Texte étudié>
====
2. En février 2013, l'association Avea a fait part à la société Iocean de sa volonté de proposer à ses usagers un nouveau système informatique leur permettant de s'inscrire directement en ligne sur son site internet et l'a informée, à cette occasion, qu'elle mettait en concurrence plusieurs prestataires.
3. Le 23 juillet 2013, l'association Avea a accepté, sous diverses réserves, la proposition commerciale adressée le 19 juillet 2013 par la société Iocean, puis, par lettre du 6 août 2013, l'a informée qu'elle n'y donnerait pas suite. La société Iocean l'a assignée en réparation des préjudices causés par la rupture abusive des pourparlers et la rupture brutale de la relation commerciale établie entre les parties.
Examen des moyens
Sur le premier et le troisième moyens, ce dernier pris en sa première branche, ci-après annexés
4. En application de l'article 1014, alinéa 2, du code de procédure civile, il n'y a pas lieu de statuer par une décision spécialement motivée sur ces moyens qui ne sont manifestement pas de nature à entraîner la cassation.
Mais sur le deuxième moyen, pris en sa deuxième branche
Enoncé du moyen
5. L'association Avea fait grief à l'arrêt de la condamner à payer à la société Iocean la somme de 50 000 euros à titre de dommages-intérêts pour rupture fautive des pourparlers, alors « qu'en cas de rupture abusive de pourparlers, la perte d'une chance de réaliser les gains que permettait d'espérer la conclusion du contrat ne constitue pas un préjudice réparable ; que, tout en confirmant le jugement en ce qu'il avait condamné l'association Avea à verser à la société Iocean une somme de 50 000 euros, qui avait été calculée, au moins en partie, au regard des gains attendus du contrat envisagé, la cour d'appel a, en se fondant, sans autres précisions, sur les “éléments objectifs versés aux débats”, retenu que la perte de la chance de souscrire le contrat dont "l'occurrence de réalisation" était "très forte" devait être indemnisée ; qu'en se déterminant par de tels motifs qui ne mettent pas la Cour de cassation en mesure de s'assurer de la nature du préjudice réparé et de ce qu'il était distinct des gains que la conclusion du contrat aurait pu procurer, elle a privé sa décision de base légale au regard de l'article 1382 devenu 1240 du code civil. »
Réponse de la Cour
Vu l'article 1382, devenu 1240, du code civil :
6. Il résulte de ce texte que les circonstances constitutives d'une faute commise dans l'exercice du droit de rupture unilatérale des pourparlers précontractuels ne sont pas la cause du préjudice consistant dans la perte d'une chance de réaliser les gains que permettait d'espérer la conclusion du contrat.
7. Pour condamner l'association Avea à payer à la société Iocean une certaine somme à titre de dommages-intérêts, l'arrêt retient qu'il résulte des productions de la société Iocean que celle-ci justifie des frais de personnel exposés par la réalisation du cahier des charges et des demandes de l'association Avea à hauteur de 24 975 euros et d'une perte très élevée de chance de souscrire le contrat, établissant un préjudice que la cour évalue, au vu des éléments objectifs versés aux débats, à la somme de 25 025 euros.
====
Données fournies>
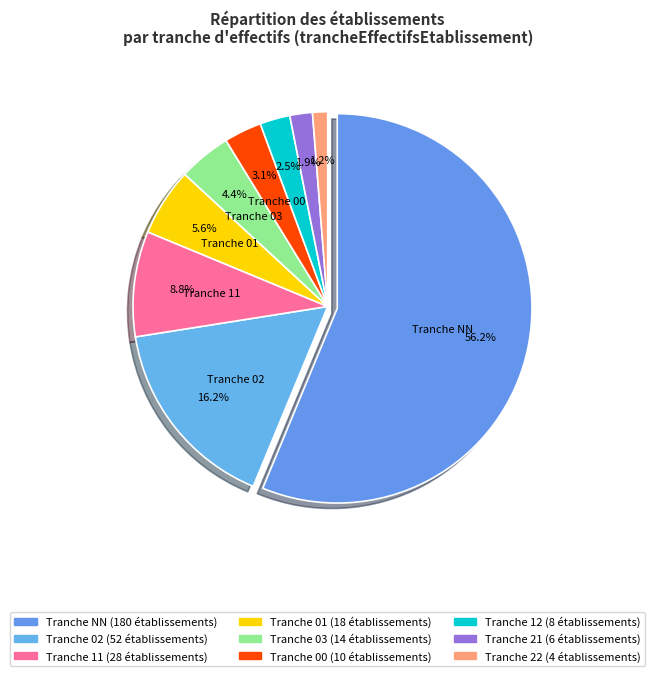

What portion of the pie excludes NN?

43.8%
====
Tâche à réaliser A> Pouvez-vous reproduire à l'identique, dans le texte sur la rupture des pourparlers, tout ce qui va de « 2. En février » jusqu'à « concurrence plusieurs prestataires. » ?
Tâche à réaliser B> Pouvez-vous poursuivre le texte sur la rupture des pourparlers à partir de l'endroit où il s'arrête ?
Le matériel fourni n'a aucun lien avec le texte sur la rupture des pourparlers.

Réponse attendue A>
2. En février 2013, l'association Avea a fait part à la société Iocean de sa volonté de proposer à ses usagers un nouveau système informatique leur permettant de s'inscrire directement en ligne sur son site internet et l'a informée, à cette occasion, qu'elle mettait en concurrence plusieurs prestataires.

Réponse attendue B>
8. En statuant ainsi, par des motifs ne permettant pas d'exclure que le préjudice réparé ait été, au moins partiellement, constitué par la perte des gains escomptés, la cour d'appel, qui n'a pas mis la Cour de cassation en mesure d'exercer son contrôle sur la nature du préjudice réparé, a privé sa décision de base légale.
Et sur le troisième moyen, pris en sa deuxième branche
Enoncé du moyen
9. L'association Avea fait grief à l'arrêt de la condamner à payer à la société Iocean la somme de 32 955 euros à titre de dommages-intérêts pour rupture brutale de la relation commerciale établie, alors « que le partenaire commercial avisé d'avoir à participer à une mise en concurrence pour l'attribution d'un nouveau contrat sait nécessairement que sa relation commerciale établie avec l'auteur de la mise en concurrence est rompue et que, pour l'avenir, la relation commerciale s'inscrit dans un cadre précaire ; qu'il en est ainsi, à plus forte raison, lorsque le partenaire n'est pas retenu dans le cadre de la mise en concurrence ; qu'en accordant à la société Iocean indemnisation d'un préavis de quatre mois se terminant le 1er septembre 2013 sans rechercher si, comme le soutenait l'association Avea, en lançant, dès février 2013, un appel d'offres auquel la société Iocean a participé, elle n'avait pas manifesté l'intention de ne pas poursuivre les relations contractuelles dans les conditions antérieures, la cour d'appel a privé sa décision de base légale au regard de l'article L. 442-6 I du code de commerce dans sa rédaction applicable en l'espèce, issue de la loi du 27 juillet 2010. »
Réponse de la Cour
Vu l'article L. 442-6 I 5° du code de commerce, dans sa rédaction alors applicable :
10. Selon ce texte, engage la responsabilité de son auteur et l'oblige à réparer le préjudice causé le fait de rompre brutalement une relation commerciale établie, sans préavis écrit tenant compte de la durée de la relation commerciale.
11. Pour condamner l'association Avea à payer une certaine somme à la société Iocean en réparation du préjudice causé par la rupture brutale d'une relation commerciale établie, l'arrêt retient que l'association Avea a cessé toute commande à compter du 1er septembre 2013, mettant ainsi fin, sans préavis, à la relation commerciale existant entre les parties, et que, compte tenu de la durée de quatre années des relations entre les parties, le délai de préavis non délivré a été justement fixé par le tribunal à quatre mois.
12. En statuant ainsi, sans rechercher, comme elle y avait été invitée, si, en lançant un appel d'offres dès février 2013, auquel la société Iocean et deux autres entreprises avaient répondu, l'association Avea n'avait pas manifesté l'intention de ne pas poursuivre les relations contractuelles dans leurs conditions antérieures, de sorte que le délai de préavis courait dès cette date, la cour d'appel a privé sa décision de base légale.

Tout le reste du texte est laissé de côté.